Your reply should contain the whole listing below, repeated exactly, and no images.

[Supplied information — start]

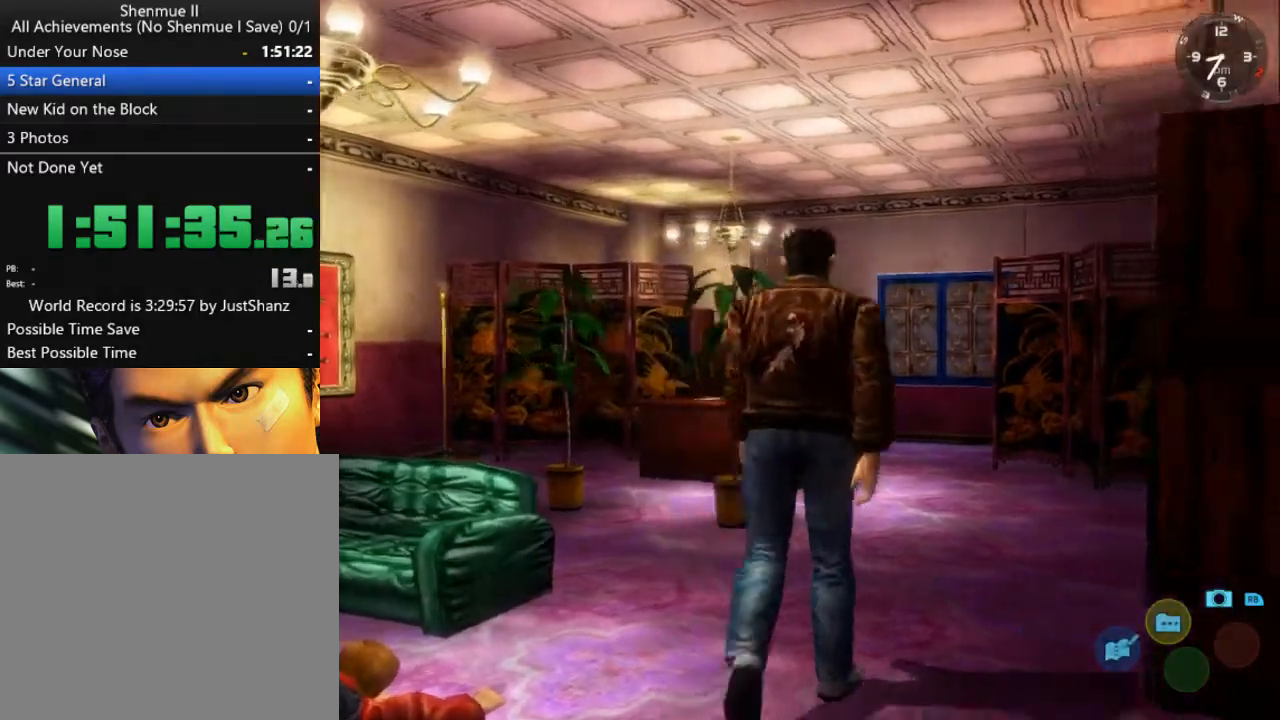
{"buttons": ["DPAD_UP", "DPAD_RIGHT"], "left_stick": "center", "right_stick": "center", "events": [[67, "DPAD_LEFT", "down"], [167, "DPAD_LEFT", "up"], [367, "DPAD_RIGHT", "down"]]}
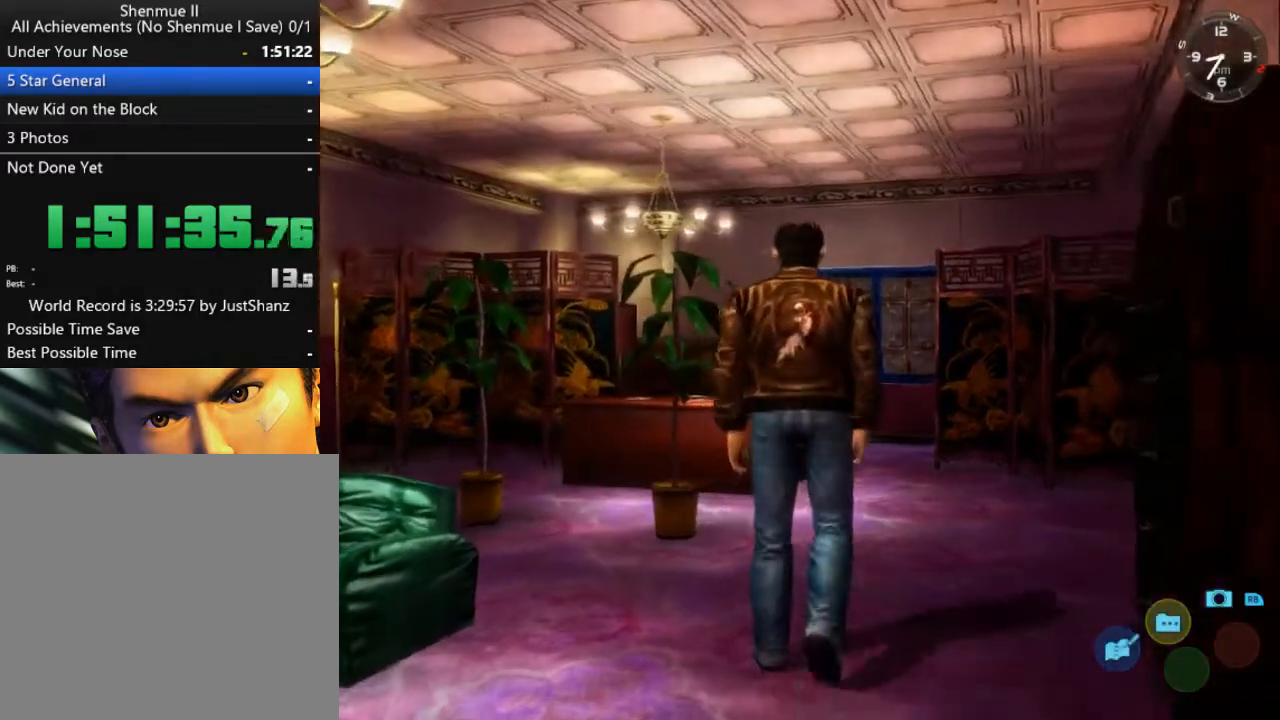
{"buttons": ["DPAD_UP"], "left_stick": "center", "right_stick": "center", "events": [[100, "L2", "down"], [300, "L2", "up"], [367, "DPAD_RIGHT", "up"]]}
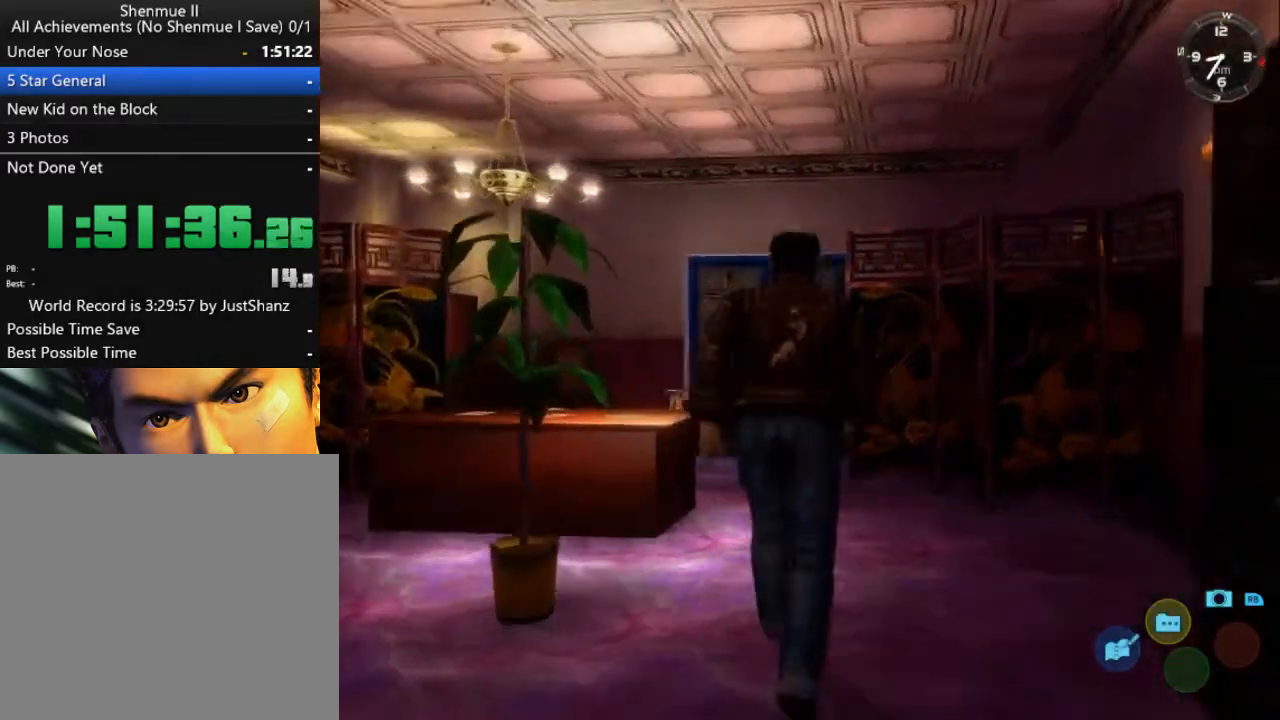
{"buttons": ["L2", "DPAD_UP"], "left_stick": "center", "right_stick": "center", "events": [[100, "DPAD_LEFT", "down"], [200, "L2", "down"], [267, "DPAD_LEFT", "up"]]}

[Supplied information — finish]

## Expected output
{"buttons": ["DPAD_UP", "DPAD_RIGHT"], "left_stick": "center", "right_stick": "center", "events": [[67, "DPAD_LEFT", "down"], [167, "DPAD_LEFT", "up"], [367, "DPAD_RIGHT", "down"]]}
{"buttons": ["DPAD_UP"], "left_stick": "center", "right_stick": "center", "events": [[100, "L2", "down"], [300, "L2", "up"], [367, "DPAD_RIGHT", "up"]]}
{"buttons": ["L2", "DPAD_UP"], "left_stick": "center", "right_stick": "center", "events": [[100, "DPAD_LEFT", "down"], [200, "L2", "down"], [267, "DPAD_LEFT", "up"]]}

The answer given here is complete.